Texto de referencia:
┄┄┄┄┄┄┄┄┄┄┄┄┄┄┄┄┄┄┄┄
Solos, poco podemos hacer. Pero juntos, unidos, sí que es posible cambiar las cosas. Por eso la llamada a que cada uno de nosotros cambie no puede ser desatendida. Esta llamada nos provoca a pensar en el desafío de una carencia tan primaria como es la alimentación, la alimentación adecuada, la educación y a dar los pasos que nos corresponda a cada uno en su remedio. Ojalá escuchemos la voz del Señor. El aguarda de nosotros justicia y amor. El ha hecho suyo el destino de todos los pobres de la tierra; y el juicio divino, definitivo y último, será sobre la justicia y el amor. Todo se decidirá según nos hayamos comportado con los últimos – los pobres, hambrientos y miserables, analfabetos y carentes de la alimentación, de la instrucción y formación necesarias – a los que el Señor ama y con los que se identifica.

Necesitamos un cambio en nuestras actitudes, una renovación moral, unas nuevas relaciones entre los hombres y los pueblos, unas nuevas formas de situarnos ante el mundo y sus necesidades. Es necesario vivir de manera nueva en el seguimiento de Jesucristo, haciéndose todo para todos. Necesitamos colaborar con nuestro trabajo, nuestras aportaciones y nuestros gestos solidarios con aquellas personas e instituciones que sirven a los pueblos que padecen el hambre y la miseria. Las necesidades son inmensas, y las sufren siempre los mismos, en los más pobres, como acabamos de ver en Haití. Si todos cooperásemos con generosidad, cuánto podríamos hacer. Colaboremos con nuestros medios económicos, con nuestras actitudes renovadas. Aprendamos a renunciar al consumismo, a la sociedad de la abundancia y del disfrute a toda costa, y al olvido del hambre y del dolor de tantísimos hermanos, que no es otra cosa que la herencia del mismo Caín y la pervivencia de la Babel egoísta que nunca será capaz de edificar una casa para todos.

Y oremos. Oremos sin cesar para que Dios nos convierta y cambie nuestro corazón endurecido en un corazón capaz de amar. Como el Jesucristo, que vino a traer la buena noticia a los pobres y sanar los corazones destrozados, que está en medio de nosotros, curando de toda enfermedad y sanando de toda dolencia, que pasó y sigue pasando haciendo el bien, que siente lástima de aquella muchedumbre que no tenía qué comer, y siente lástima de cuantos están dispersos y como ovejas sin pastor, que no pasa de largo del hombre robado, malherido y maltrecho tirado a la orilla del camino, sino que se acerca a él para curarlo. Es Cristo a quien acuden todos los hambrientos y los que sufren. Él nos dice: “Dadles vosotros de comer”. Todos le buscan desde el dolor y del sufrimiento. Él tiene palabras de vida eterna. El sacia el corazón hambriento del hombre. Él es el amor de Dios que se identifica con todos los desheredados de la tierra. Él ha venido al mundo a curar, liberar y salvar a los hombres. Hoy está presente entre nosotros y continúa haciendo el bien, curando dolencias, enjugando lágrimas, dando esperanza a un mundo enfermo que llora desesperado. Él curó a muchos enfermos de diversos males. Que

Él nos cure de ese mal del egoísmo que nos cierra en nuestras propias entrañas. Cuando se acepta a Jesucristo todo cambia: uno se hace “buen samaritano” de los necesitados, débil con los débiles, y esclavo y servidor de todos. Para ganarlos a todos. Para que todos entren en el amor eficaz y vivo del Señor. Cuando se acepta a Cristo, todo se renueva.
┄┄┄┄┄┄┄┄┄┄┄┄┄┄┄┄┄┄┄┄
Datos proporcionados:
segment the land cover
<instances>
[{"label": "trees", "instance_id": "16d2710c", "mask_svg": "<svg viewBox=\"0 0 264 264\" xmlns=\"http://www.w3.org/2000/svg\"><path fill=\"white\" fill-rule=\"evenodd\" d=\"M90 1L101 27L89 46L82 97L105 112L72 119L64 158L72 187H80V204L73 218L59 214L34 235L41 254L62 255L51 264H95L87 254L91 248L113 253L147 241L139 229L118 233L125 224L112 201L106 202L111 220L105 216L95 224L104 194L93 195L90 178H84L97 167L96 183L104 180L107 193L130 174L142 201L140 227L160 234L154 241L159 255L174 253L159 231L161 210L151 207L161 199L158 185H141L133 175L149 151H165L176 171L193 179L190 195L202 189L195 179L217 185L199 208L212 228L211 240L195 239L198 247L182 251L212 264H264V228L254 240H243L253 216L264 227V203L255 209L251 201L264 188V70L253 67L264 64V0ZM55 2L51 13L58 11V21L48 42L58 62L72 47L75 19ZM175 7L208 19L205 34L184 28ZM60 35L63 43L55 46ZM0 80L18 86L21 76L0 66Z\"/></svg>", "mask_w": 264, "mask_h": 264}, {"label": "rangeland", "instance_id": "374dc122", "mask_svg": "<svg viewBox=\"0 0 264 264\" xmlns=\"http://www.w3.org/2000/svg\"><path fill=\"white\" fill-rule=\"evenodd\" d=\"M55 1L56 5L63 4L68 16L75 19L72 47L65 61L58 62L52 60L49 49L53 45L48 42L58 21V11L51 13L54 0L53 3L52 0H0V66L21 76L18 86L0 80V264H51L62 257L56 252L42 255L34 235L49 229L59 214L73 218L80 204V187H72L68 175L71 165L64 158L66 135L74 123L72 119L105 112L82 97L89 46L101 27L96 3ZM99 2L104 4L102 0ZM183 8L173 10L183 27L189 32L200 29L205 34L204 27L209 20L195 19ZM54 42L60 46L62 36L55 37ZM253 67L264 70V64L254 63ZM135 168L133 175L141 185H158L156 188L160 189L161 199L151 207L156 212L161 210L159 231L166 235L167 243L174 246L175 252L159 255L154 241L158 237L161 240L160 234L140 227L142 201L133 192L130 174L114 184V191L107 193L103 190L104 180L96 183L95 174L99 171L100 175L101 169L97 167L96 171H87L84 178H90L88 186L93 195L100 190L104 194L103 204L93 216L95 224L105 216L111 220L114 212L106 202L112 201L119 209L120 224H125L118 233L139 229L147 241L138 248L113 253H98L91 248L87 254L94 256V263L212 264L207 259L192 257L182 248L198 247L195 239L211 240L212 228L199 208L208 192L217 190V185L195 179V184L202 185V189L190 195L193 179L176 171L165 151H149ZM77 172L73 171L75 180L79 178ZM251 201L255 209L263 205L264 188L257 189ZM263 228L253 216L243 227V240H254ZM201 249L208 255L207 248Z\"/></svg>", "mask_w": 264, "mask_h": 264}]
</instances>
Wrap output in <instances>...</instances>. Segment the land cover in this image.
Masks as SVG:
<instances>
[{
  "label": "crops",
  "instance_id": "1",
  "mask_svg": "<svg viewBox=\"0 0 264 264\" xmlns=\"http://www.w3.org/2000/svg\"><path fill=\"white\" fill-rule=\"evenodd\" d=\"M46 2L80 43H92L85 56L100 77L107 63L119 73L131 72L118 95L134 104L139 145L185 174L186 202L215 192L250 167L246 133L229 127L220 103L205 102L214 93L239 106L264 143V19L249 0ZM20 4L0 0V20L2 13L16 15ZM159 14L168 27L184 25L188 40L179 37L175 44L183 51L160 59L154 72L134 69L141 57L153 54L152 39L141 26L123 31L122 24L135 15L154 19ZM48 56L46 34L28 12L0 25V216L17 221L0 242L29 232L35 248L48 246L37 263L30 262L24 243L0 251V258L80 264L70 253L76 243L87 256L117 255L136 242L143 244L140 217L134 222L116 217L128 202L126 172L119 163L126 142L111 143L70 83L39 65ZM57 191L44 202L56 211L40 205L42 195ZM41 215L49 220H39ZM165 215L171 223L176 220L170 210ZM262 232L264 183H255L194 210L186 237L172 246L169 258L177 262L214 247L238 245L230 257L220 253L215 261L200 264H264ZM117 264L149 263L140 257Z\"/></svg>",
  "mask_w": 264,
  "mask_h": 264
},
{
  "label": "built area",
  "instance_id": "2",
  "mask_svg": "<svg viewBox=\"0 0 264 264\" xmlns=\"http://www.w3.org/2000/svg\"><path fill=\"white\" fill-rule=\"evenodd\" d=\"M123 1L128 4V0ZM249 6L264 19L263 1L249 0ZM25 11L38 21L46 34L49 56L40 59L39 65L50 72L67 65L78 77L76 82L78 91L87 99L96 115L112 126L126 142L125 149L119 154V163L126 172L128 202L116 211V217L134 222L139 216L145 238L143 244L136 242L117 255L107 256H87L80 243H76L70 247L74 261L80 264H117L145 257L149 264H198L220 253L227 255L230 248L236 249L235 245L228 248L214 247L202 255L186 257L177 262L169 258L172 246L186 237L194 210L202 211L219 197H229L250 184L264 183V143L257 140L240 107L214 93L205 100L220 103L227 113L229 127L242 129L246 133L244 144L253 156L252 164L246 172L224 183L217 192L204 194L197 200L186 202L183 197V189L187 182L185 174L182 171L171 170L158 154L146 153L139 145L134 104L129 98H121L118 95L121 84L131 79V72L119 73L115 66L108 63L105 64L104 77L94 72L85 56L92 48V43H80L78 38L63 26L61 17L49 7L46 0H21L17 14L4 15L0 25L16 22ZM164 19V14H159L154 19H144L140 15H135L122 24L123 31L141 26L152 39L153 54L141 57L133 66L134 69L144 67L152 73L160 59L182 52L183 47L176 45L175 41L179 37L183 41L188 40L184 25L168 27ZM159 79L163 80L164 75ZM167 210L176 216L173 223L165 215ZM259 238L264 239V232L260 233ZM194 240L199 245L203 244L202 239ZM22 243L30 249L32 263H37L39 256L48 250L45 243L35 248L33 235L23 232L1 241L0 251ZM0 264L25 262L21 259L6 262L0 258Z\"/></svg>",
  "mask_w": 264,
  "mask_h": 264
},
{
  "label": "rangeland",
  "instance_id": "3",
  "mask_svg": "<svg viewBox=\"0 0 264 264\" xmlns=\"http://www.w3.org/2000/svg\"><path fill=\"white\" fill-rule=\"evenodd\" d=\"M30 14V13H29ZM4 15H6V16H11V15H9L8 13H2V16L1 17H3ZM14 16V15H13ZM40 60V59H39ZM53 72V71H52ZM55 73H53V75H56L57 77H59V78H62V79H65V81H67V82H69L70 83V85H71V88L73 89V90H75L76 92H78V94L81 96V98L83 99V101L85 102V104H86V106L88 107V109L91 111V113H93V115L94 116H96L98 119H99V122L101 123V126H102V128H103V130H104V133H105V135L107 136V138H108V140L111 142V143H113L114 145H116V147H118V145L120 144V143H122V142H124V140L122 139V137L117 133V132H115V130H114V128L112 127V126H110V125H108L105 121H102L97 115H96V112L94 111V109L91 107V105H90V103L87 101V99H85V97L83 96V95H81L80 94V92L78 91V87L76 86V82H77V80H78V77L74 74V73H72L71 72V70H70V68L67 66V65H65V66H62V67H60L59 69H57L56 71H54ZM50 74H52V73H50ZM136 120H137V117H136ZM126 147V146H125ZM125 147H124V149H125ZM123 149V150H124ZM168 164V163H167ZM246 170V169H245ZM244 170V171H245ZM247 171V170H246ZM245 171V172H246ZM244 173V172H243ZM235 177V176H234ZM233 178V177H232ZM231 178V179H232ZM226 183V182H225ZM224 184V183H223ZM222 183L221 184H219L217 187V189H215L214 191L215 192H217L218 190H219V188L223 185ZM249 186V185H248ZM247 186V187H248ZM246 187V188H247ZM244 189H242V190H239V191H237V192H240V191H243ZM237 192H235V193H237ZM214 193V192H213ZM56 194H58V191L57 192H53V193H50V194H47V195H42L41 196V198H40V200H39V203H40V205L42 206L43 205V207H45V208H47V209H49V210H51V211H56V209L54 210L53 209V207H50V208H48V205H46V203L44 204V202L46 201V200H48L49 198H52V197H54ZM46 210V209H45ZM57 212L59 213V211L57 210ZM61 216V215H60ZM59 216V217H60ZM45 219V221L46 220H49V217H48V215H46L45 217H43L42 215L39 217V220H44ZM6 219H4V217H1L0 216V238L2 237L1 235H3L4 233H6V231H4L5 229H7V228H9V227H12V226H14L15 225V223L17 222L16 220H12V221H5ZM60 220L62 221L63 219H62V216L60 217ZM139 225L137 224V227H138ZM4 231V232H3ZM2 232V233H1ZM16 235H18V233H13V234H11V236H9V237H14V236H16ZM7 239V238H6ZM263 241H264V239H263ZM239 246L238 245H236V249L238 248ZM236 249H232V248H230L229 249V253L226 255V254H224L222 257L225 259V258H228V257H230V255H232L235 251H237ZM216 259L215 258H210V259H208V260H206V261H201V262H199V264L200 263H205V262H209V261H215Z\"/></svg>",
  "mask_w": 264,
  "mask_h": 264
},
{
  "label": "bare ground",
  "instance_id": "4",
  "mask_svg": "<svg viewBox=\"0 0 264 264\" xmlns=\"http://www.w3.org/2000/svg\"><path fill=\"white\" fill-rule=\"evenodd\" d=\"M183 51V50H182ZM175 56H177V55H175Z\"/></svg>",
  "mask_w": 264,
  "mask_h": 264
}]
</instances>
┄┄┄┄┄┄┄┄┄┄┄┄┄┄┄┄┄┄┄┄
Enunciado: Enumera las cuatro cosas que, según la oración del texto de referencia que comienza con «Necesitamos un cambio en nuestras actitudes», necesitamos.

Solución:
- Un cambio en nuestras actitudes
- Una renovación moral
- Unas nuevas relaciones entre los hombres y los pueblos
- Unas nuevas formas de situarnos ante el mundo y sus necesidades